_TEKS SUMBER_.
....

Di tengah hiruk-pikuk kota Yogyakarta saat pagi hari, ada pemandangan yang selalu menarik perhatian kawasan sekitar jalan Bumijo. Sebuah antrean rapi memanjang, diisi oleh orang-orang yang sabar menunggu giliran mereka. Antrean yang panjang di pagi hari itu adalah bukti betapa dihargainya usaha dan dedikasi Mbah Satinem. Di ujung antrean itu, seorang perempuan tua dengan senyum ramah melayani setiap pembeli. Dialah Mbah Satinem, penjual lupis legendaris yang sudah berjualan sejak lebih dari setengah abad silam. Mbah Satinem memang telah menjadi ikon yang tak tergantikan di Yogyakarta. Lupis yang dijualnya bukan hanya sekadar makanan, tetapi juga bagian dari warisan budaya yang kaya di kota ini. Dengan bahan-bahan sederhana seperti ketan, kelapa parut, dan gula merah, Mbah Satinem berhasil menciptakan kenangan manis di hati setiap pelanggannya.

....

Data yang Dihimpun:
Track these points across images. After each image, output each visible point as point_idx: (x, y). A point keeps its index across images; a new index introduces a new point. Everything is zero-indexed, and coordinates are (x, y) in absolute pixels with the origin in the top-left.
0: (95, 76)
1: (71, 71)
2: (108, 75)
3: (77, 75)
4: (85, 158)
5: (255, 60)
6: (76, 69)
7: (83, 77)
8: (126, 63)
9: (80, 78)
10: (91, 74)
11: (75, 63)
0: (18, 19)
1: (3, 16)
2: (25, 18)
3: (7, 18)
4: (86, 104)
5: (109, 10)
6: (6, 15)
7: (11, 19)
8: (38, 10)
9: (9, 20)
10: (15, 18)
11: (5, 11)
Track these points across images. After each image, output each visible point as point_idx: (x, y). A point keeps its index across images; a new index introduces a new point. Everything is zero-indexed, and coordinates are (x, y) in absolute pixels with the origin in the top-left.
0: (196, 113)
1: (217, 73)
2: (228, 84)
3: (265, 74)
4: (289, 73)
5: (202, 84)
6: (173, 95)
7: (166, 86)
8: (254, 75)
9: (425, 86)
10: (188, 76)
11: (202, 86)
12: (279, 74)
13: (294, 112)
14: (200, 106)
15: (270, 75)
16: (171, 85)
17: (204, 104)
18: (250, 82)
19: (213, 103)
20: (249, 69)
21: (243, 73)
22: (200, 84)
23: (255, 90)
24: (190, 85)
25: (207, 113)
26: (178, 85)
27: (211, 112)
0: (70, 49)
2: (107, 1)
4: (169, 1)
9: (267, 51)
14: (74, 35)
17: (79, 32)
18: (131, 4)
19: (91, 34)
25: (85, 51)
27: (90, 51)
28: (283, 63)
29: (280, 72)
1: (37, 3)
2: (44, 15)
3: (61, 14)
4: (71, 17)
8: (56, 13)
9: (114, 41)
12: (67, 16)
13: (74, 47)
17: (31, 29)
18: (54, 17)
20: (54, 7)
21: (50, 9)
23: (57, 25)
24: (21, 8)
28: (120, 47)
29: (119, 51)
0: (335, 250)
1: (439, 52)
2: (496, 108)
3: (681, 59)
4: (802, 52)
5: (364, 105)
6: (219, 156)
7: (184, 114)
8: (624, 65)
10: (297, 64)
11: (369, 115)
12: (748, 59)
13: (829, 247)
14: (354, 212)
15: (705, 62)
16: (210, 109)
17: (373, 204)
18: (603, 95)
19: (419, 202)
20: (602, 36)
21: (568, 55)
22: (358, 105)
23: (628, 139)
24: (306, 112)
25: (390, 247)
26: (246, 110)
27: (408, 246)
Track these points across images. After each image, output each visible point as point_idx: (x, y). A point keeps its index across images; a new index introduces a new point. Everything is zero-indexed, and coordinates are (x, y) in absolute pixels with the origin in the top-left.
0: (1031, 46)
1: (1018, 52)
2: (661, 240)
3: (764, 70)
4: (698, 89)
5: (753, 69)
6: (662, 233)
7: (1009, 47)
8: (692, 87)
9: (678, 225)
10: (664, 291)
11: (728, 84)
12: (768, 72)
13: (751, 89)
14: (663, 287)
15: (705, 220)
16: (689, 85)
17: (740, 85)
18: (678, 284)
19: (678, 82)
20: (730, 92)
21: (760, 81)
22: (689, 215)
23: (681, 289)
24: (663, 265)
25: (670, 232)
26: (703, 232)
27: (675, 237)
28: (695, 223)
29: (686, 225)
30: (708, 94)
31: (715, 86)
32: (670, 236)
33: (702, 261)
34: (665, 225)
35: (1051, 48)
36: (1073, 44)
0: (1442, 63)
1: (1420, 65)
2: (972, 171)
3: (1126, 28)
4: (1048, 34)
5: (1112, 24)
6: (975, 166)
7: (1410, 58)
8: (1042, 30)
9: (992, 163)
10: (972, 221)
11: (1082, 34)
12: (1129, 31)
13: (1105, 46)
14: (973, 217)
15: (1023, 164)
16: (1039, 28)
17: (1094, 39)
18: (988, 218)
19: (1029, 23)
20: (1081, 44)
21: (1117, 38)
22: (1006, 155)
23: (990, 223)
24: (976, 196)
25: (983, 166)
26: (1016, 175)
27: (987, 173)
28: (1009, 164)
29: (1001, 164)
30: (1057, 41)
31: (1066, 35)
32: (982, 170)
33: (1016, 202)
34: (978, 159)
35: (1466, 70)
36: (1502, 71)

....

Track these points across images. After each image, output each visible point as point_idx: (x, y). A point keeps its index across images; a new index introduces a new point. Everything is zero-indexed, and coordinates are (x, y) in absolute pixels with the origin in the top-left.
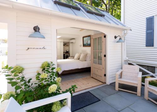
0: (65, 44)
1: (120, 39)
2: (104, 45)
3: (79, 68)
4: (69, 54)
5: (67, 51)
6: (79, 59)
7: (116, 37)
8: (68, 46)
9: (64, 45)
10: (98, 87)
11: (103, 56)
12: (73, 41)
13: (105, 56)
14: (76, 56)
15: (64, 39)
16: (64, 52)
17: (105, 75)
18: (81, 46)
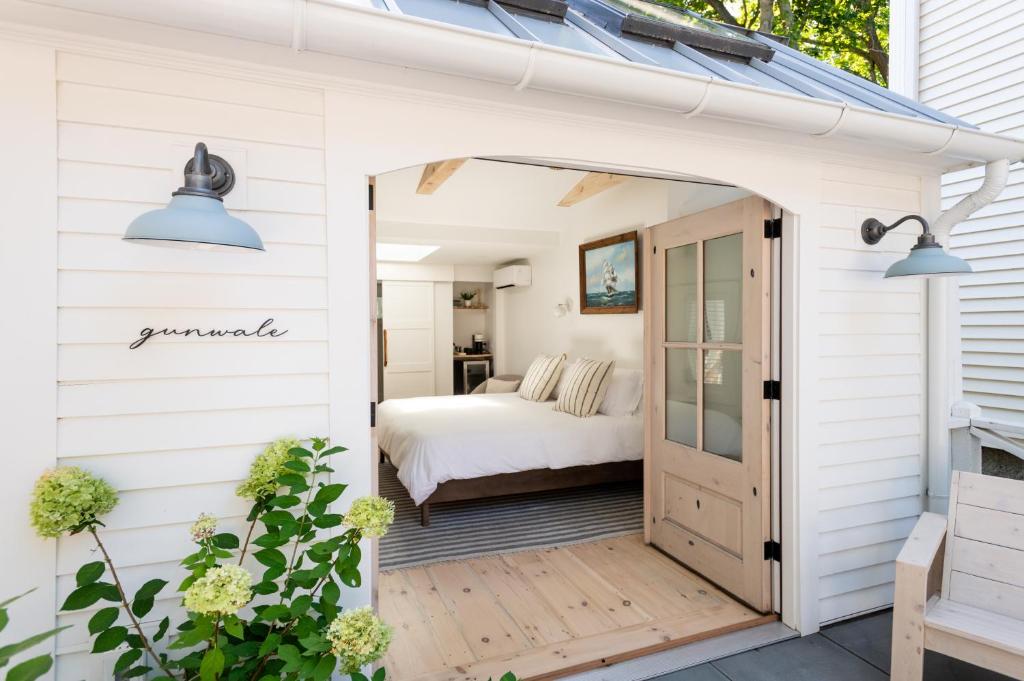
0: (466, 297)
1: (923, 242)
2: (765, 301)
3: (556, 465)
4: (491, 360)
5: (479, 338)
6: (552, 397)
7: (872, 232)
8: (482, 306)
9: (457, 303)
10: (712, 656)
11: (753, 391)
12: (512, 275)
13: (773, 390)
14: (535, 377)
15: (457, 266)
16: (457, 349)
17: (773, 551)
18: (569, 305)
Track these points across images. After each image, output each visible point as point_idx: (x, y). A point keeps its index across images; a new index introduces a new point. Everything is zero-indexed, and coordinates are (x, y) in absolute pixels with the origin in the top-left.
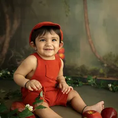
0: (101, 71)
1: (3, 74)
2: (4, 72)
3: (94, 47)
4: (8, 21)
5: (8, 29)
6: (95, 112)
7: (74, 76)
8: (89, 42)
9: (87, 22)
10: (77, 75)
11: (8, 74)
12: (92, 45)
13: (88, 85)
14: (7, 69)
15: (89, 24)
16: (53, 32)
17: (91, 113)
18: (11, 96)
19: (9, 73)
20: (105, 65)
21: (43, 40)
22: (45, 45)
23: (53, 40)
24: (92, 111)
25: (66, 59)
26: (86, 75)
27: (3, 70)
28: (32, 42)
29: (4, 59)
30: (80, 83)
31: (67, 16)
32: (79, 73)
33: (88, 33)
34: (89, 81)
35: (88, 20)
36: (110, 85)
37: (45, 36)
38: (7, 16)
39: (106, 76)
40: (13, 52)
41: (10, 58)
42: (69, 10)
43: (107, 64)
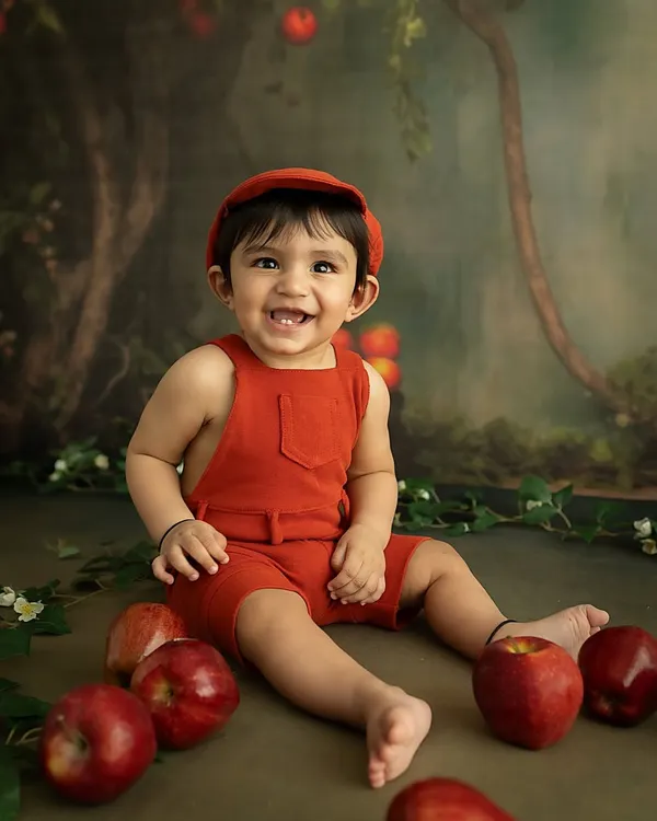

....

_SOAL LATIHAN_.
a) Ringkas paragraf teks sumber yang diawali "Di tengah hiruk-pikuk kota Yogyakarta" menjadi daftar butir tanpa menghilangkan fakta utamanya.
b) Menurut teks sumber, bahan apa saja yang digunakan Mbah Satinem untuk membuat lupis?
c) Cetak ulang bagian teks sumber dari "Di tengah hiruk-pikuk" sampai "hati setiap pelanggannya.".
Baris-baris data tersebut merupakan bahan yang terpisah dari teks sumber.

_HASIL LATIHAN_.
a)
- Setiap pagi, antrean panjang yang rapi terbentuk di sekitar jalan Bumijo, Yogyakarta.
- Di ujung antrean, Mbah Satinem, seorang perempuan tua yang ramah, melayani pembeli.
- Ia berjualan lupis sejak lebih dari setengah abad silam dan menjadi ikon Yogyakarta.
- Lupisnya dipandang sebagai bagian dari warisan budaya kota itu.
- Bahan lupisnya sederhana: ketan, kelapa parut, dan gula merah.

b) Ketan, kelapa parut, dan gula merah.

c)
Di tengah hiruk-pikuk kota Yogyakarta saat pagi hari, ada pemandangan yang selalu menarik perhatian kawasan sekitar jalan Bumijo. Sebuah antrean rapi memanjang, diisi oleh orang-orang yang sabar menunggu giliran mereka. Antrean yang panjang di pagi hari itu adalah bukti betapa dihargainya usaha dan dedikasi Mbah Satinem. Di ujung antrean itu, seorang perempuan tua dengan senyum ramah melayani setiap pembeli. Dialah Mbah Satinem, penjual lupis legendaris yang sudah berjualan sejak lebih dari setengah abad silam. Mbah Satinem memang telah menjadi ikon yang tak tergantikan di Yogyakarta. Lupis yang dijualnya bukan hanya sekadar makanan, tetapi juga bagian dari warisan budaya yang kaya di kota ini. Dengan bahan-bahan sederhana seperti ketan, kelapa parut, dan gula merah, Mbah Satinem berhasil menciptakan kenangan manis di hati setiap pelanggannya.